Jadis cheminait par ici « la route de la Révolte », ancien « chemin des Princes », celui qui a été emprunté le 7 juin 1750 par Louis XV pour se rendre de Versailles à Compiègne. Le roi voulait ainsi contourner Paris pour éviter la populace très fumasse depuis le 16 mai. Ce jour-là, un enfant a été arrêté par la police pour quelques méfaits, sa mère a ameuté tout le quartier et la rumeur a vite couru que le roi fait enlever des gamins pour les sacrifier et… se baigner dans leur sang.
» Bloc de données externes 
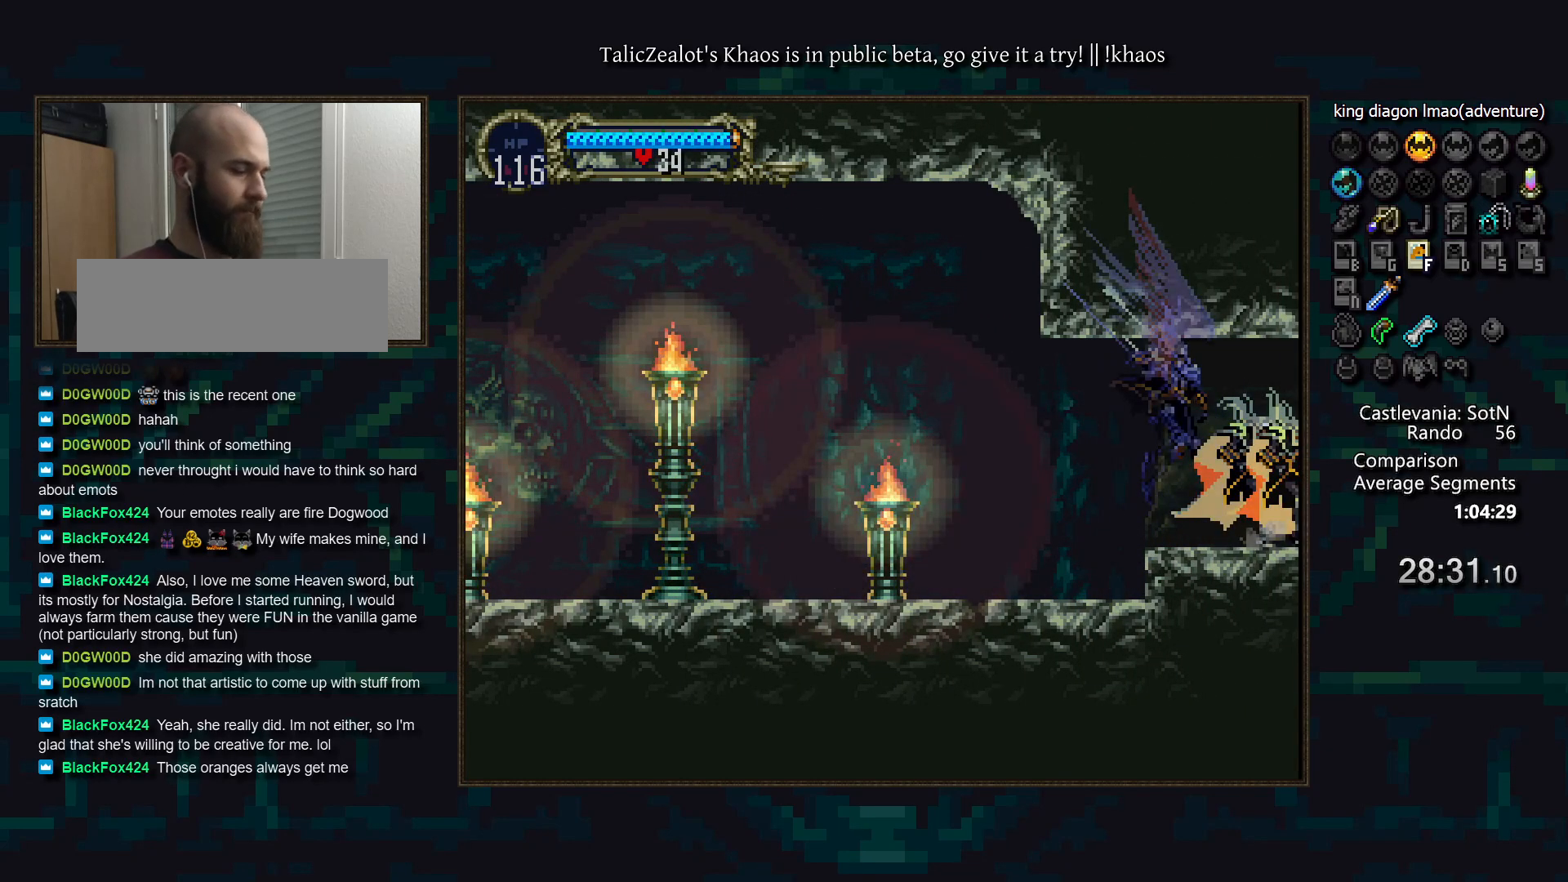
{"keys": ["right"], "events": [[67, "right", "down"]]}
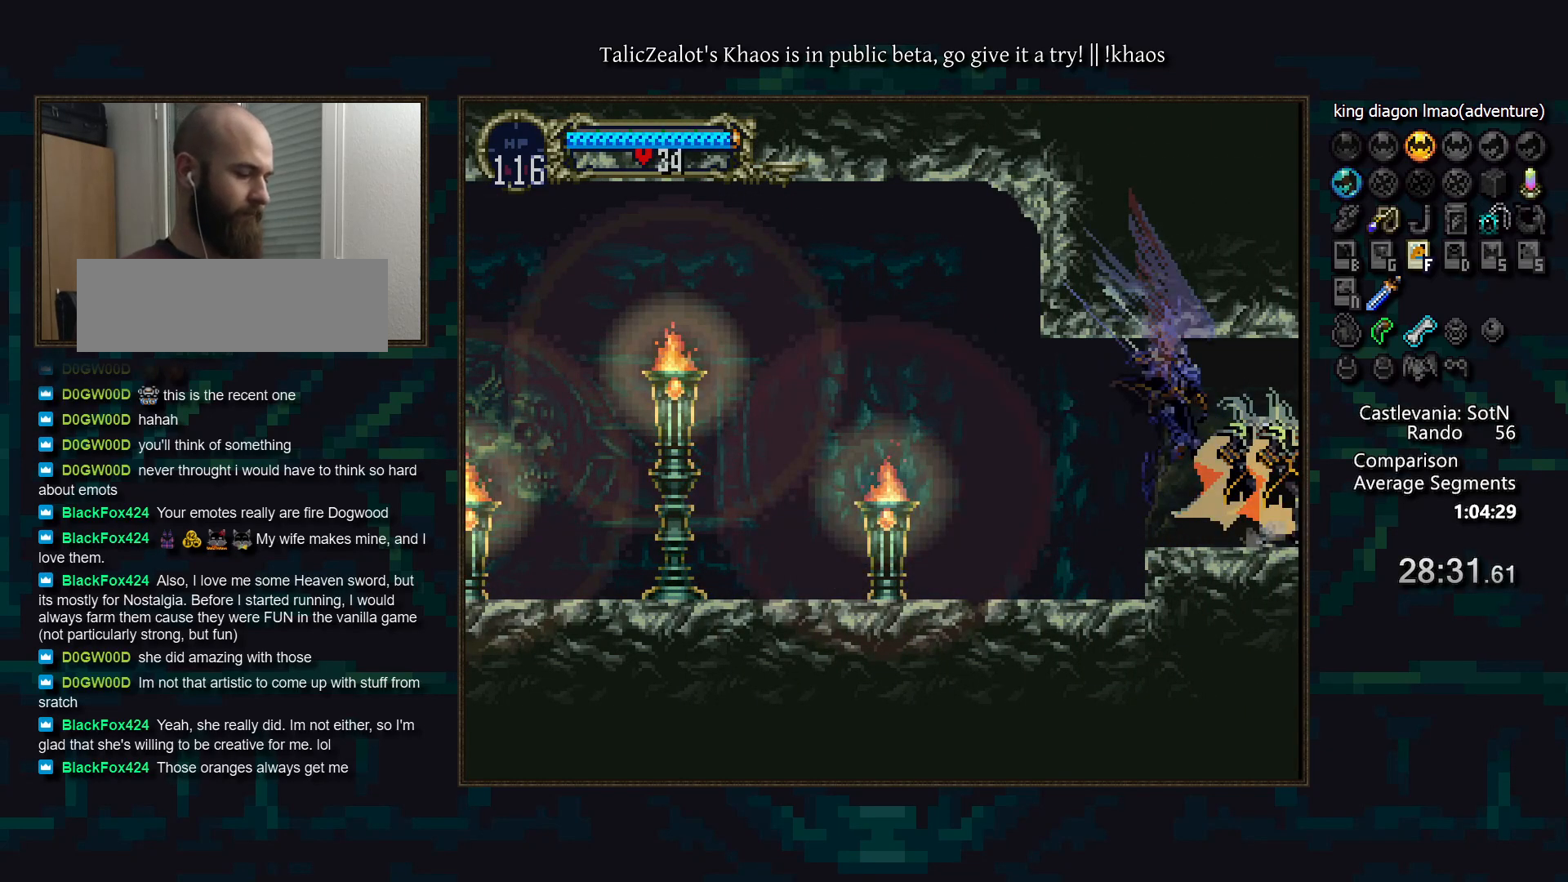
{"keys": ["right"], "events": []}
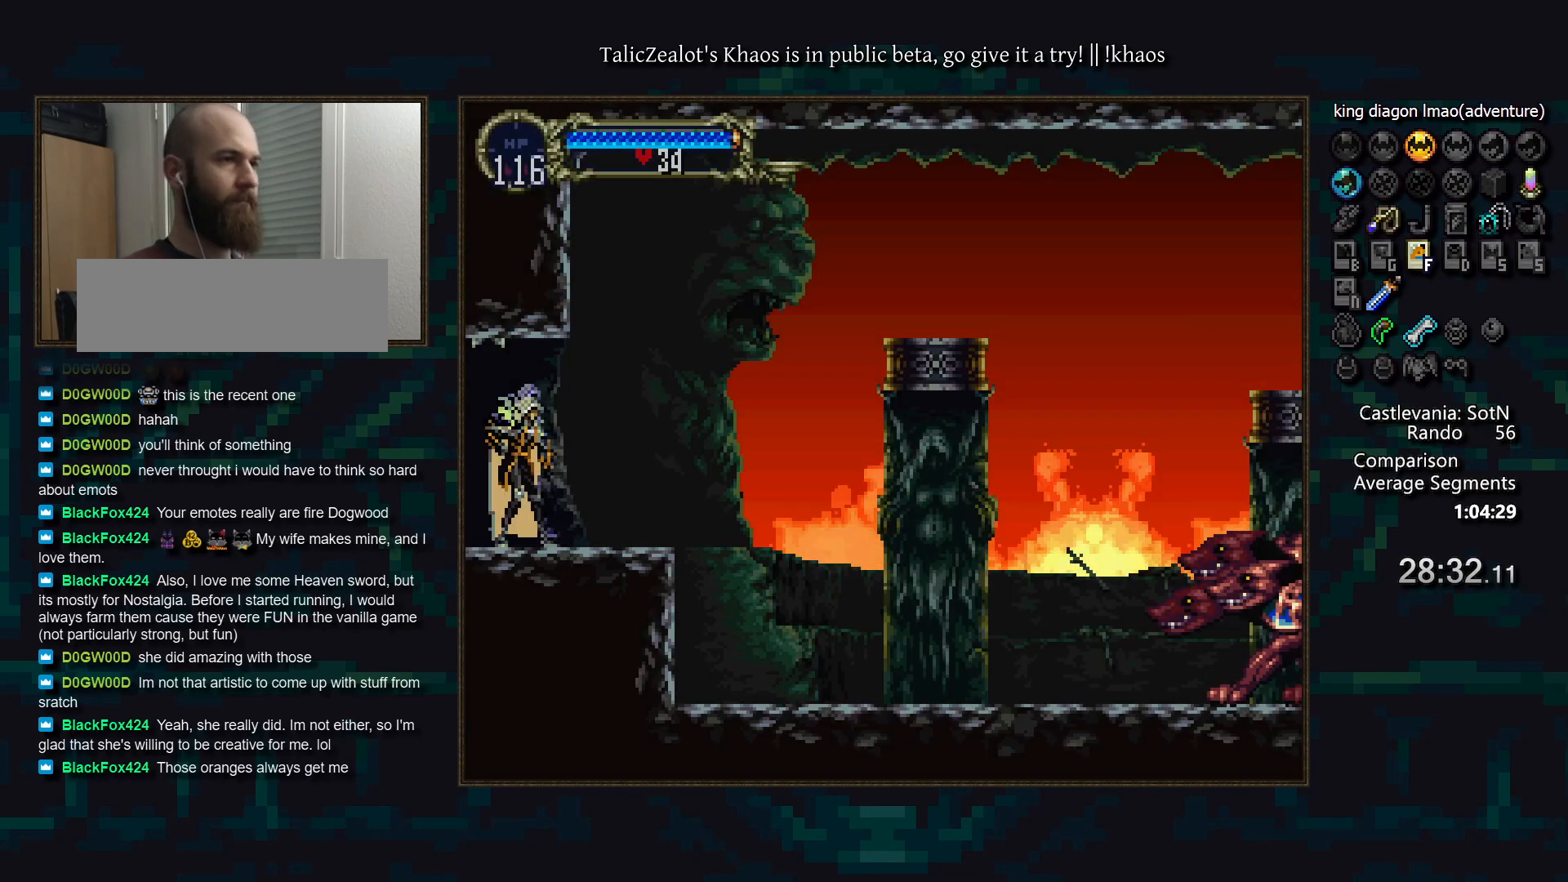
{"keys": ["a", "d"], "events": [[250, "left", "down"], [283, "right", "up"], [367, "a", "down"], [383, "left", "up"], [450, "a", "up"], [450, "d", "down"], [500, "a", "down"]]}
L’émeute se propage mais se fait mater par la troupe. Le détour fuyant et dédaigneux du roi démultiplie la fureur des Parisiens, le trajet sera rebaptisé la « route de la Révolte », symbole de bien d’autres futurs grondements révolutionnaires.
De révolte dans l’air, point aujourd’hui ; ce ne sont pas les portes-ronds-points périphériques de Paris que les Gilets jaunes occupent. Et les migrants, sans cesse repoussés aux bordures de l’est parisien, sans cesse expulsés, comme récemment de la porte de Clignancourt, n’ont pas échoué là, le tribunal est bien protégé.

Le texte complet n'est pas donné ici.